564AMARIA -24-:2006/03/28(火) 23:50:23 ID:28y4tED3
「別に、我慢なんて……」
「あ、そう。―――なら、我慢できないまでしてあげる」
 また先端を口に入れ、胸と共に動かし始めた。
 口で舐め、弄ぶ。
「ふ、ちゅぅ、んっ……あむぅ、ちゅうう……れろっ」
 舌使いに迷いは無く、ひたすら快楽を増させるために愛撫を続けた。
 頬を紅潮させ、恍惚とした顔で俺を楽しませてくれる。
 本当に、このまま天国へ誘われてしまうのか。
「んくっ、れろ、れろ……ぷはぁ……ちゅ、んん」
 時折、苦しそうに唇を離し、息継ぎをする。たったそれだけのことなのに、切なそうに行為を行う表情が胸を締め付ける。
 同時に途切れる快感の波が軽い焦らしを受けているようにも思えて、彼女の意地の悪い面を垣間見た気もした。
「れろぉ、んぷ、んっ……ぢゅ、ちゅう」
 それに今までと動きが異なり、少し深く、自分から求めるように竿まで口を沈めていく。
 口の端から唾液が零れ、胸へと落ちていった。
「ずっ、……んぷ、ちゅう、っぷぁ……」
 その唾液を啜るように、舌の動きよりも更に吸い込みが激しさを増す。胸も唾液などを潤滑油代わりにし、肉棒を扱き上げた。

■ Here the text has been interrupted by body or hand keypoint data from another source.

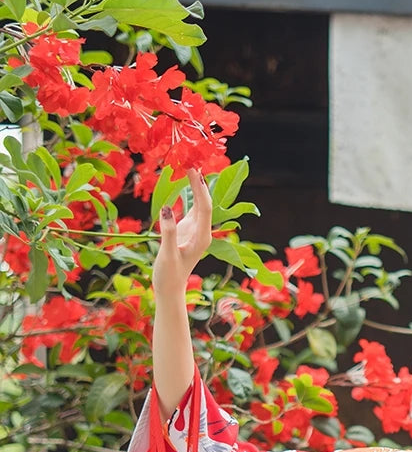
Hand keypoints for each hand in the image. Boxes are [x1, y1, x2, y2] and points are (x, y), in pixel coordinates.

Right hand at [152, 169, 211, 300]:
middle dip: (201, 183)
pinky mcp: (187, 231)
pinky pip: (191, 209)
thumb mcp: (167, 255)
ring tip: (190, 167)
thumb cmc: (169, 275)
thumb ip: (168, 232)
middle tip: (192, 162)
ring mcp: (195, 231)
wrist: (169, 289)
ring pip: (199, 204)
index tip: (193, 170)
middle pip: (205, 203)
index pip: (204, 207)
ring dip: (196, 187)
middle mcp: (202, 232)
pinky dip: (188, 195)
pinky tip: (185, 183)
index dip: (200, 188)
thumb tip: (166, 208)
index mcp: (201, 237)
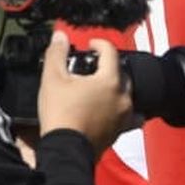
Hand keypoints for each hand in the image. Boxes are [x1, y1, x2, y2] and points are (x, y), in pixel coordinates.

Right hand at [36, 33, 133, 154]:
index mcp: (110, 80)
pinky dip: (123, 106)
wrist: (66, 148)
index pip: (111, 52)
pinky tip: (114, 107)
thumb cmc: (60, 114)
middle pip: (121, 72)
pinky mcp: (123, 128)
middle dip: (107, 65)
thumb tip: (60, 36)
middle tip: (90, 66)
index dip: (99, 44)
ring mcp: (126, 113)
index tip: (90, 45)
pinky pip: (131, 113)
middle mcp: (124, 95)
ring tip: (98, 86)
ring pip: (126, 91)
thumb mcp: (52, 79)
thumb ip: (57, 54)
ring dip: (115, 85)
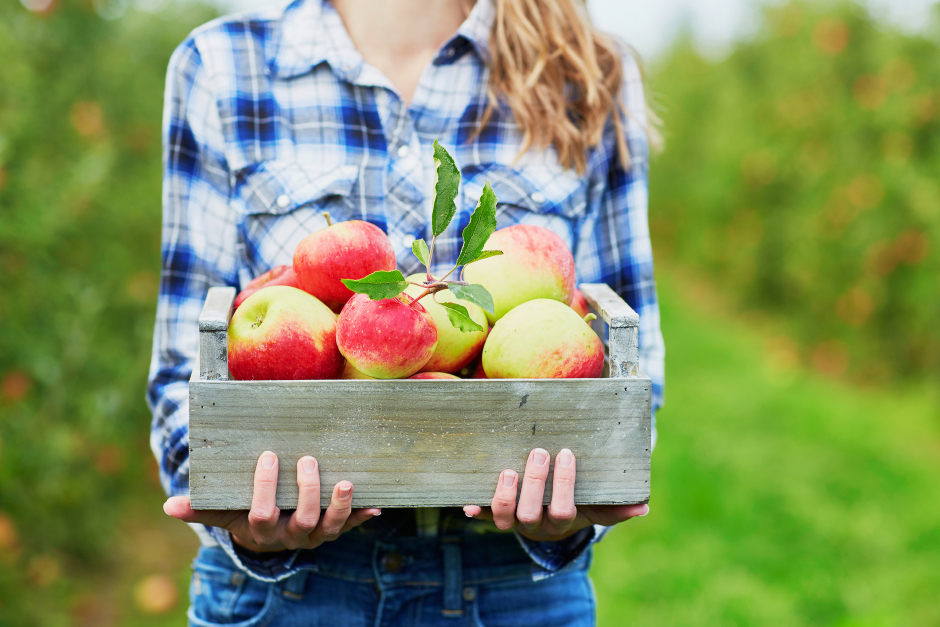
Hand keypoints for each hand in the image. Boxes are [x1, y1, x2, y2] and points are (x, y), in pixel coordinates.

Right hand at [163, 451, 379, 551]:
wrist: (270, 536)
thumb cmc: (244, 512)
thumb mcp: (224, 511)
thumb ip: (201, 507)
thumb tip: (169, 505)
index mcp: (262, 530)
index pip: (262, 513)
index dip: (265, 488)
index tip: (268, 457)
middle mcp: (290, 537)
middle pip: (301, 520)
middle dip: (307, 492)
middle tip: (308, 461)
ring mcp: (315, 535)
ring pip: (330, 527)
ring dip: (340, 506)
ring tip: (345, 482)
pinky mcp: (335, 529)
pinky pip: (351, 525)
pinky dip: (362, 516)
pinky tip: (376, 504)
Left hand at [463, 448, 648, 541]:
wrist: (546, 517)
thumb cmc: (575, 503)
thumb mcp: (595, 505)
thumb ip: (617, 507)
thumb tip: (643, 506)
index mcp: (560, 521)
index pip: (564, 510)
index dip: (563, 485)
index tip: (566, 454)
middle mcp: (534, 524)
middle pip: (531, 513)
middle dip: (535, 484)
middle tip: (538, 453)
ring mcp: (511, 519)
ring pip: (503, 517)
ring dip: (503, 496)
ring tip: (507, 471)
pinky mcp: (492, 512)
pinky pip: (481, 513)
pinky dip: (474, 509)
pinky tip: (467, 502)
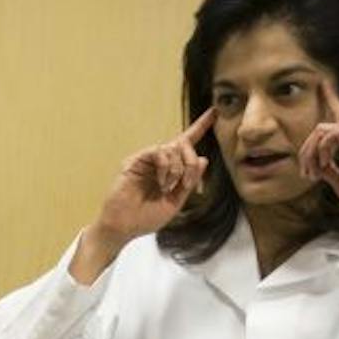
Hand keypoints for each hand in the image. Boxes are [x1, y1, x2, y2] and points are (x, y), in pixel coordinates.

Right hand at [72, 107, 216, 281]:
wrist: (123, 226)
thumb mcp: (175, 202)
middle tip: (186, 184)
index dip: (200, 126)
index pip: (187, 143)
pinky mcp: (135, 161)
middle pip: (184, 145)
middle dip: (191, 163)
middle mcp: (159, 161)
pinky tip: (160, 183)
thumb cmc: (146, 218)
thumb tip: (203, 159)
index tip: (215, 111)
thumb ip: (189, 181)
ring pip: (172, 149)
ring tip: (168, 187)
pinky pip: (158, 152)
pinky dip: (165, 167)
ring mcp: (147, 160)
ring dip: (178, 169)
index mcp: (170, 170)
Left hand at [297, 81, 338, 219]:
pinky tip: (324, 164)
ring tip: (313, 171)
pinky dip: (323, 148)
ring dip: (312, 151)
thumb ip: (328, 169)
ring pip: (324, 129)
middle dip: (307, 145)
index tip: (322, 83)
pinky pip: (335, 134)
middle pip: (327, 121)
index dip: (332, 99)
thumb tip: (314, 163)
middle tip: (305, 171)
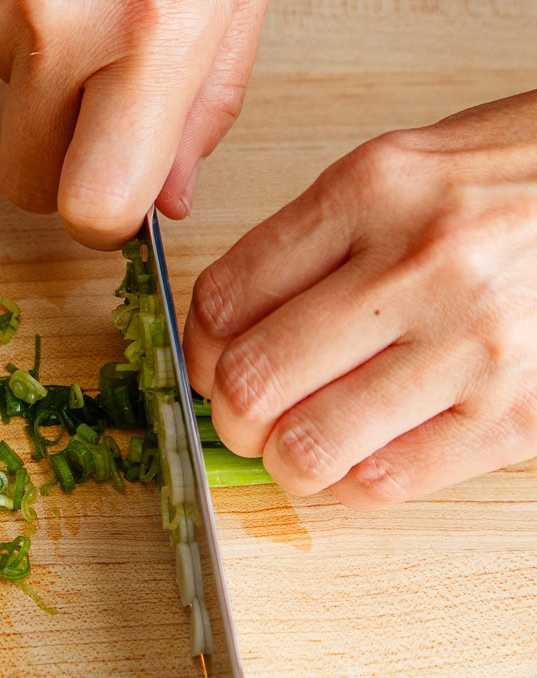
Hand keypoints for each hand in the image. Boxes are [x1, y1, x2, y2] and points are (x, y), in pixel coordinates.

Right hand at [0, 0, 267, 248]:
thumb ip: (208, 97)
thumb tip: (168, 198)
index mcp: (152, 28)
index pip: (95, 208)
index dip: (104, 219)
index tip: (117, 201)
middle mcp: (58, 24)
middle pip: (25, 183)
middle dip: (59, 159)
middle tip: (98, 93)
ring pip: (1, 100)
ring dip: (38, 66)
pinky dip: (9, 14)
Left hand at [184, 90, 536, 507]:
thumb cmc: (524, 178)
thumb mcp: (406, 168)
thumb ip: (316, 241)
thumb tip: (228, 327)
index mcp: (373, 191)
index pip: (228, 298)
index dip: (199, 351)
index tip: (210, 366)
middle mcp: (417, 266)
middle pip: (254, 381)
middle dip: (231, 417)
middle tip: (245, 418)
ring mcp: (472, 345)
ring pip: (310, 446)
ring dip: (287, 460)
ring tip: (300, 445)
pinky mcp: (518, 415)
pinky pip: (386, 482)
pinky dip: (352, 483)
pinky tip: (363, 457)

 見下ろすと、アマリアは目を閉じ、行為そのものに集中していた。
 何度も吸い上げられ、俺はその度に反応を繰り返す。それを頼りに、集中していた彼女は的確に舌を遣ってツボを突き、吸い上げていく。
 瞬間、快感が倍増した。
「もう、イク……」
 思わず、声が漏れる。尿道から溢れる先走り汁が込み上げ、大きく脈を打つ。
「じゅる、んはっ……ちゅう、ちゅ、っん、ちゅうううっ」
 最後の強い吸い込みで、俺は今まで堪え、溜めていたものを一気に吐き出した。
 口の中に、大量の精が勢いよく放たれ、そこを満たしていく感覚。同時に俺は射精によって快感を奪われていく感覚を感じていた。
「はぁ……濃い」
 尿道に残っていたものまで丁寧に吸い尽くすと、味を確かめるように舌を反芻させているのがわかった。そう思ったのも束の間、
「ん、んぅ……くっ、んく……ちょっと、飲みにくいかも」
 口内の精液を舌で掻き集め、その全部を残さずに飲み下そうとする。
「でも、随分たくさん出したのねぇ……そんなによかった?」
 不意に、飲み残したものが開いた口から糸を引き、胸に垂れ落ちた。
 その白い胸の上を流れていく白濁の液体は、緩慢な時間の中で重力に従い、一直線に彼女を汚していく。
 汚れても尚、微笑んだままで俺を見ている。純粋な瞳の中に、どうしてこんなにも、強烈な性欲を秘めるのか。いや、純粋故の強さなのか。
「あ、それより、まだ満足してないみたい」
 出したばっかりのくせに、俺のはまだ硬さを保っていた。
 幕間間奏。
 滾った性を放出したお陰で、冷静を一時取り戻す。
 夜の静寂を感じた。
 寝静まった街の、誰も踏み込もうとはしない小道。その奥で、何処かから歌が聞えてくる錯覚。
 熱い情事の中、微かに混ざる間奏が耳へと届いてきた。
 それは星の瞬きでも、月の月光でもない。そもそも、彼らに奏でる音なんて有りはしない。
 ならば、奏でられる音の主は1人しかいない。
 目の前の、彼女。言葉は、詩のように紡がれ、夜を満たす。
「―――」
 また、何かを言った。それでも俺には聞こえない領域。
 俺は、そこにはもういない。同じ場所に、立っていないんだ。
―――そうだ。これは、一夜の夢。
 たとえ、千回の夜を重ねても同じ。夢であることに変わりは無い。
 忘れないように、何度も刻む。でも、今、心は無い。
 空虚な身体だけを引きずって、愛欲の限りを行為によって尽くす。
 だとしたら、何を考えても無駄ということ―――。